Another 25-year-old, who had to stay for a week at the prison after getting caught in June, says his alcoholic ride was the worst mistake of his life. “My family and friends gave up on me and I felt so terrible. I never want to go back to that phase of my life. I had only seen this in movies. I would cry and long to see my family,” he said. From November 2011 to July 23, 2013, some 11,932 drunken driving cases were registered, 7442 cases in 2013 alone. Of these 630 attracted imprisonment. Women have a better record. Only one woman was found to be drunk when driving in 2011, four in 2012 and eight in 2013. K. Saidaiah, superintendent of Chanchalguda jail, said that the drunken driving convicts are housed in a different enclosure and are expected to wear the jail uniform and also work during their stay in jail.

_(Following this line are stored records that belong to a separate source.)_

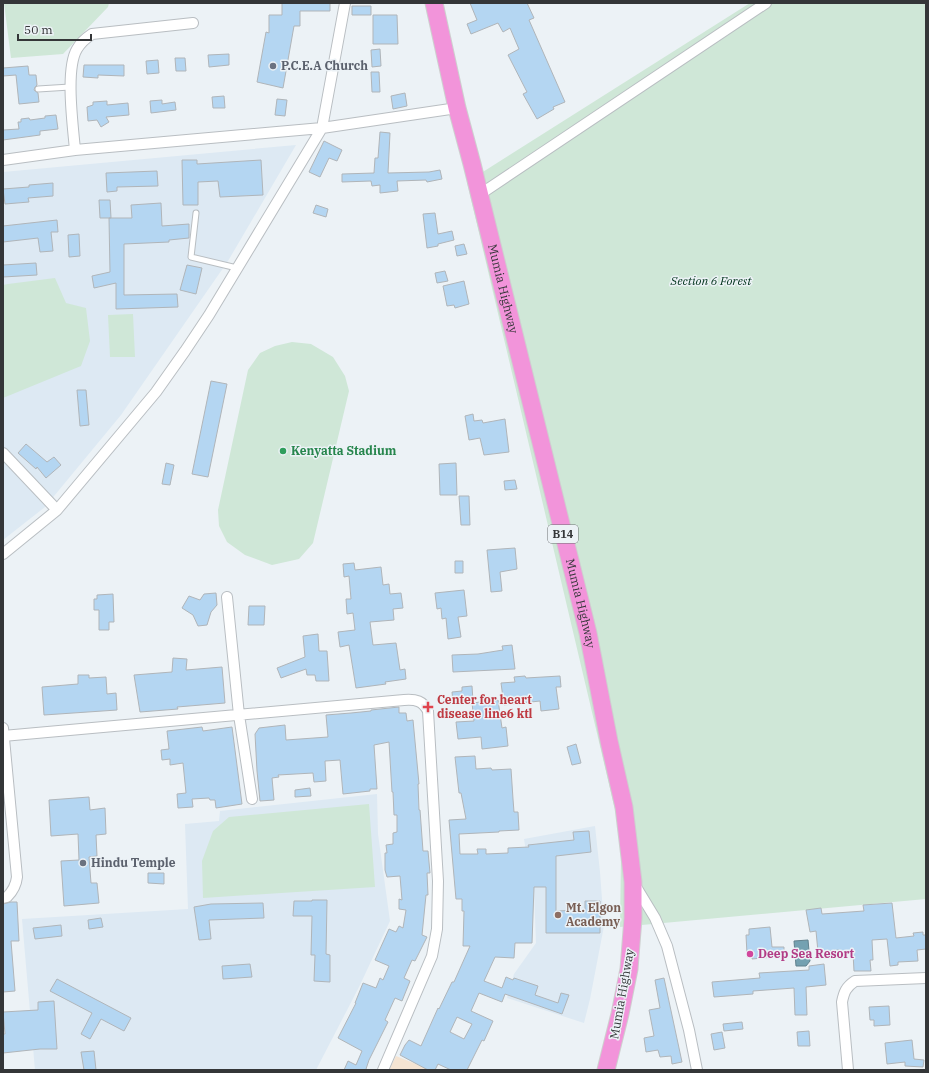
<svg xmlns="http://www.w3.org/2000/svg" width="929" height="1073" font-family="'IBM Plex Serif',serif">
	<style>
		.commercial { fill: #f5e4d2 }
		.built { fill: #dde9f3 }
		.green { fill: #cfe7d7 }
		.water { fill: #74a1b1; stroke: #61818d }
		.building { fill: #b4d6f2; stroke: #b0b5b9; fill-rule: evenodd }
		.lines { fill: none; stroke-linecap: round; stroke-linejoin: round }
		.service-casing { stroke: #b9bec2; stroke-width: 7 }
		.minor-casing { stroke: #b9bec2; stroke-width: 12 }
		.trunk-casing { stroke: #cecfcf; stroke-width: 19 }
		.service { stroke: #fff; stroke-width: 5 }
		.minor { stroke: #fff; stroke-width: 10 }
		.trunk { stroke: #f294da; stroke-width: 17 }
		.worship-dot { fill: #6b7280; stroke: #ecf2f6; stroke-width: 1.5 }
		.leisure-dot { fill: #2e9e5b; stroke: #ecf2f6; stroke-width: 1.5 }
		.health-dot { fill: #e0444e; stroke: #ecf2f6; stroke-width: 1.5 }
		.education-dot { fill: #8d6e63; stroke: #ecf2f6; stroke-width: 1.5 }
		.hotel-dot { fill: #d1479c; stroke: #ecf2f6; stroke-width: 1.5 }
		.labels { text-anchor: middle; stroke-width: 3; stroke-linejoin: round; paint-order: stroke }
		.shield { fill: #ecf2f6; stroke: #6b6e71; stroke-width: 1 }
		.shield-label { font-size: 11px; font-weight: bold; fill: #343638 }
		.worship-label { font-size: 12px; font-weight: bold; fill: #5b616d; stroke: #ecf2f6; text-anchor: start }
		.park-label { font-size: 12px; font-style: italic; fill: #01331b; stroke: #ecf2f6 }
		.street-label { font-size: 12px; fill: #343638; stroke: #ecf2f6 }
		.leisure-label { font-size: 12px; font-weight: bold; fill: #27864d; stroke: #ecf2f6; text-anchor: start }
		.health-label { font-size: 12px; font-weight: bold; fill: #be3a42; stroke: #ecf2f6; text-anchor: start }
		.education-label { font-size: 12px; font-weight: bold; fill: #785e54; stroke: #ecf2f6; text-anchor: start }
		.hotel-label { font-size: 12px; font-weight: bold; fill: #b23c85; stroke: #ecf2f6; text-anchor: start }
	</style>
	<rect width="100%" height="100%" fill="#ecf2f6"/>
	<path class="commercial" d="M396,1056L431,1070H389Z"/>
	<path class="built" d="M296,145L228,261L121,415L45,507L3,540V172Z
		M377,794L378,834L390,921L359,987L316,1070H35L22,919L188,909L185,824L219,821L220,811Z
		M595,826L600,872L604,926L590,999L584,1023L507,998L514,974L536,943L533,865L528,864L524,839Z"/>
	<path class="green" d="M4,3H109L108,7L63,54L11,58Z
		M750,3H926V899L620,927L621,857L616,814L467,182Z
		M55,278L66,303L86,308L90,341L81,366L3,398V285L8,284Z
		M133,314L135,357H110L108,315Z
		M292,342L311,344L333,357L345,376L349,391L313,543L299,559L272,565L245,555L227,542L219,526L218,510L248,370L260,353L275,346Z
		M369,804L375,887L203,898L202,861L213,831L229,817Z"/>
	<path class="water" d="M808,940L810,961L806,966H796L794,941Z"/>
	<path class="building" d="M282,3H330V11H300V26H294L283,88L257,82L266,32L269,33V15H282Z
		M470,3H527L534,18L529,20L565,102L553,107L554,109L537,119L523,94L527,92L508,55L519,49L510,28L503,32L498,23L471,34L467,24L477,20Z
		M352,6H371V15H352Z
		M373,15H397L398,44H373Z
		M380,49L381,66L372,67L371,50Z
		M229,54V65L209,67L208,55Z
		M175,58H185L186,71H176Z
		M158,60L159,73L147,74L146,61Z
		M84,65H124V76L98,75V78L83,77Z
		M28,66L29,75H36L37,85L35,87L34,90L38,93L39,102L19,104L16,75L3,76V68Z
		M371,72H379L380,92H372Z
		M405,93L407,106L393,109L391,96Z
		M224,96L225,108H213L212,97Z
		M277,99L287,100L285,116L275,115Z
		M162,100V104L175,102L176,110L151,113L150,101Z
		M107,101V105L128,103L129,115L106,117L109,122L101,127L97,120L88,121L87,107L93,105V102Z
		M56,115L58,129L40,131V135L3,140V130L19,129L18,122H21V119L29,118L30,120L45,118V116Z
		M380,132L390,133L388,173L429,172L440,170L442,179L427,182L426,180L397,181L398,191L380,193V185L372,186L371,181L342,182V174L374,173L375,158H378Z
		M324,141L342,150L337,161L329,158L320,177L309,172Z
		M182,160H197V164L261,160L263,195L220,197L218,181L198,182V205H183Z
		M157,171L158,186L117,187V191L107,192L106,173Z
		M53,183V196L28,198L29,202L5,204L3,189L29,187V185Z
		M99,200H110L111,218H100Z
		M161,203L162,226L189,224V238L169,240V242L124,244V295L177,294L178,307L116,309V283L94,288L92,276L110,272L109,218H132L131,205Z
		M316,205L328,209L326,217L313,213Z
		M435,213L438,234L452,231L454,240L438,244V246L427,248L423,214Z
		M57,220L58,232H51L53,251L40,252L38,238L3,242V226Z
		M79,234L80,256L69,257L68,235Z
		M464,244L467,254L457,256L455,246Z
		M36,263L37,275L3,277V265Z
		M187,265L202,268L196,294L180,290Z
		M445,271L448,281L437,283L435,273Z
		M464,281L469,304L455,308L454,305L447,306L443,286Z
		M211,381L227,384L208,477L192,474Z
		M77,390H86L89,425L80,426Z
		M473,414L474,421L482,420L483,423L505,419L509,452L484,455L480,438L469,440L465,416Z
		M26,444L47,462L54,457L61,465L46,478L37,467L36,469L18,453Z
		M166,463L174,465L170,485L162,484Z
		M456,463L457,495H440L439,464Z
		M515,480L517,489L505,490L504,481Z
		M459,496H469L470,525H461Z
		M515,548L517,569L500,572L502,591L491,592L487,550Z
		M455,561H463V573H455Z
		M354,563L355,570L381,567L383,585L389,584L390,594L401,593L403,608L393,609L394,620L370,622L373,645L396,643L400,670L405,669L406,679L385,682L386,684L356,688L349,645L340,647L338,632L355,630L353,613L347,614L346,599H351L349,576L344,577L343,564Z
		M464,590L467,616L458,617L461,637L448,639L446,618L442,619L441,608L437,609L435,593Z
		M216,593L217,605L211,612L207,625L198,626L193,615L182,608L189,596L200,600L204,594Z
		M113,594L114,622H109V630H99V610H94V599H97V595Z
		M249,606H265L264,625H248Z
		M318,634L319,651H327L329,681H316L315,675H307L306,669L281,678L277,668L305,657L303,636Z
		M512,645L515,669L453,672L452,655L478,654L503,650L502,646Z
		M173,658L187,659L186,670L222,667L225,703L177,707L178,709L140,712L134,675L172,672Z
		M78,675H89V678L106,677L107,694L116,693L117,710L44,715L42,687L78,684Z
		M525,676L526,678L560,676L561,687H556L559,709L541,711L540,701L504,705L501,683L515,682L514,677Z
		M472,686L473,701L453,703L452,692L462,691V687Z
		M498,700L502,728L506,727L508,746L482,749L481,737L458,739L456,722L474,721L472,703Z
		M399,707V713H406L407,721L413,720L419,784H418L419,810H420L423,851H428L430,873H427L428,895H426L422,935L427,937L415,961L412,960L404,978L410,981L402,1001L395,998L385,1020L388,1022L369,1060L366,1069L368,1070H344L348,1061L356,1065L362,1051L338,1038L356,1003H355L363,983L376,988L380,978L383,980L389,966L375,960L389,929L396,932L399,926L403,928L406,910L399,909V899L402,900L400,876L387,877L385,870V853H387L386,845L393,844V833L397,832V815H394L393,792H392L389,742L374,745L377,789H370V791L343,794L340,760L325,761L326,781L314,782L313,773L278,775L279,777L272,778L274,800L260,801L257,771L255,734L259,728L285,725L286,740L328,737L326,715L351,713L371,711V710Z
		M202,727L203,731L232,727L242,804L216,808L215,800H210L209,798L192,799L193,807L178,808L177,794L186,793L183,763L170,765V759L162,760L161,750L169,749L167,731Z
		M576,744L581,763L572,765L567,747Z
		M475,756L476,769L491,768L492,770L511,769L513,799L514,812H518L519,830L499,831V832L459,834L460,854H478L477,849H486V854L508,853V848L529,847L528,845L574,840L573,832L589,831L591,852L556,856V911L585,910V901H600V933H546V887H534L532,943H515L514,958L495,957L484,981L502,988L506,977L513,980L514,978L538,986L535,995L558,1003L561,993L569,995L562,1014L505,994L502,1002L479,993L471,1011L493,1021L484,1041L482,1040L467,1070H451L438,1064L435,1070H428L400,1055L405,1045L409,1040L421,1046L438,1008L439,1009L452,982H454L470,946H463L464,911H462V899H456L449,820L466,819L461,793H459L455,757ZM457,1017L472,1024L464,1039L450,1032Z
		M310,788L311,796L295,797V790Z
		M89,797L90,810L105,808L106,834L96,835L97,856L89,857L91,883H97L99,903L64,906L61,861L79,860L78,834L51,836L49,800Z
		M148,873H164V884L148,883Z
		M312,900H327L326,954L330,955V982L314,981L315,955H311L312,916H293L294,901H312Z
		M11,902H17L19,941H11L15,991L3,992V904Z
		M263,903L264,918L209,920L211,939L199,940L194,907L211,904Z
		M892,903L896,938L914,936L913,933L923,932V935H926V949L917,950L918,961L898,962V965L890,966L887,939L872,940L873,960H870L871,971H854L853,953L839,954V950L818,952L816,931L810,932L806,910L821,908L822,914L864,911L863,905Z
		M101,918L103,927L89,929L88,920Z
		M61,925L62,936L35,939L33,928Z
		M770,927L772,947H784V956L752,959V953L747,954L746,935H749V929Z
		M250,964L252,977L223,979L222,966Z
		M824,964L826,985L806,987L807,1015H795L794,988L753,991V994L714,997L712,982L760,978L759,973L809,970V966Z
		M664,978L682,1062L672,1064L671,1056L660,1057L658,1050L646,1052L644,1038L654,1036L649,1010L660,1008L655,980Z
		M57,979L131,1018L124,1031L101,1019L90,1039L81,1034L92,1013L50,991Z
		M54,1001L57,1049H40L3,1053V1034H5L3,1012L38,1010V1002Z
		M889,1006L890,1025L874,1026V1020H870L869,1007Z
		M742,1022L743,1029L724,1031L723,1024Z
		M809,1031L810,1046H798L797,1032Z
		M722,1032L725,1048L714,1050L711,1034Z
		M912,1040L914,1059L924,1060L923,1067L905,1066V1062L887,1064L885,1043Z
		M94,1051L96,1070H84L81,1052Z"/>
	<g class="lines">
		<defs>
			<path id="service" d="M38,89L70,87
				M196,213L191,257L237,268"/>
			<path id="minor" d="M75,150C73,126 65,69 77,49C81,42 86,38 92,34L193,23
				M3,160L75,150L322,128L457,108
				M479,195L766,3
				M3,453L57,510
				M3,554L57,510L156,392L185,351L209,315L322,128L345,3
				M227,597L239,715L252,799
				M3,728L17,877C16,886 13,891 7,897L3,898
				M3,736L404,700C416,699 423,701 428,711L438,881L437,929L432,956L383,1070
				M635,885L655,918L667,946L689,1030L697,1070
				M848,1070L842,1002C844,992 846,987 855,981L926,978"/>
			<g id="trunk">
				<path id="s1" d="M434,3L457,108L472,164L588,633L609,741L624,807L633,882V918L629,969L620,1014L606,1070"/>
			</g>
		</defs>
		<use href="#service" class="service-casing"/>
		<use href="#minor" class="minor-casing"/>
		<use href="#trunk" class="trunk-casing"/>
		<use href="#service" class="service"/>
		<use href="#minor" class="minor"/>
		<use href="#trunk" class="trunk"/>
	</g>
	<g class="worship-dot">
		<circle cx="273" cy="66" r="4"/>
		<circle cx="83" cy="863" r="4"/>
	</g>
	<circle class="leisure-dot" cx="283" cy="451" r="4"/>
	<path class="health-dot" d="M426 701h4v4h4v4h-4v4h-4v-4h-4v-4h4z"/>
	<circle class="education-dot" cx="558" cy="915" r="4"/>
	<circle class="hotel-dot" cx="750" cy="954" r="4"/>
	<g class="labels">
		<rect class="shield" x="548" y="525" width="30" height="18" rx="3"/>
		<g class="shield-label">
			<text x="563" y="538">B14</text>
		</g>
		<g class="worship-label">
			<text x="281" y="70">P.C.E.A Church</text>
			<text x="91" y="867">Hindu Temple</text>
		</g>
		<g class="park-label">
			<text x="711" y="285">Section 6 Forest</text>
		</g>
		<g class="street-label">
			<text dy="4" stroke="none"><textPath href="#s1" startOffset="294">Mumia Highway</textPath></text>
			<text dy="4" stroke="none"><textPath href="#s1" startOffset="618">Mumia Highway</textPath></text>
			<text transform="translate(622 994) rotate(-80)" y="4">Mumia Highway</text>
		</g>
		<g class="leisure-label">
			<text x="291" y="455">Kenyatta Stadium</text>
		</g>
		<g class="health-label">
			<text x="437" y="704">Center for heart<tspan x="437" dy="14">disease line6 ktl</tspan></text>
		</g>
		<g class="education-label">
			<text x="566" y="912">Mt. Elgon<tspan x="566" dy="14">Academy</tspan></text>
		</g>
		<g class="hotel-label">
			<text x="758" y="958">Deep Sea Resort</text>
		</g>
	</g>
	<rect width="929" height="1073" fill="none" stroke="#343638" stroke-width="8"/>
	<path d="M18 34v6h73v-6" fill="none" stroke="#343638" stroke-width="2"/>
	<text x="24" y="34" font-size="12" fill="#343638" stroke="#ecf2f6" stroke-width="3" paint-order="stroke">50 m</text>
</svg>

“A majority of them never expected that they would land in a jail. They are very polite during their counselling session. They react positively and are teary-eyed. Many repent.” Srinivasulu, RI, Traffic Training Institute, said, “Imprisonment in a way is helping reduce the number of drunken driving cases. People will be more careful and will think before they go about committing the offence. They are happy with the counselling and many respond positively.”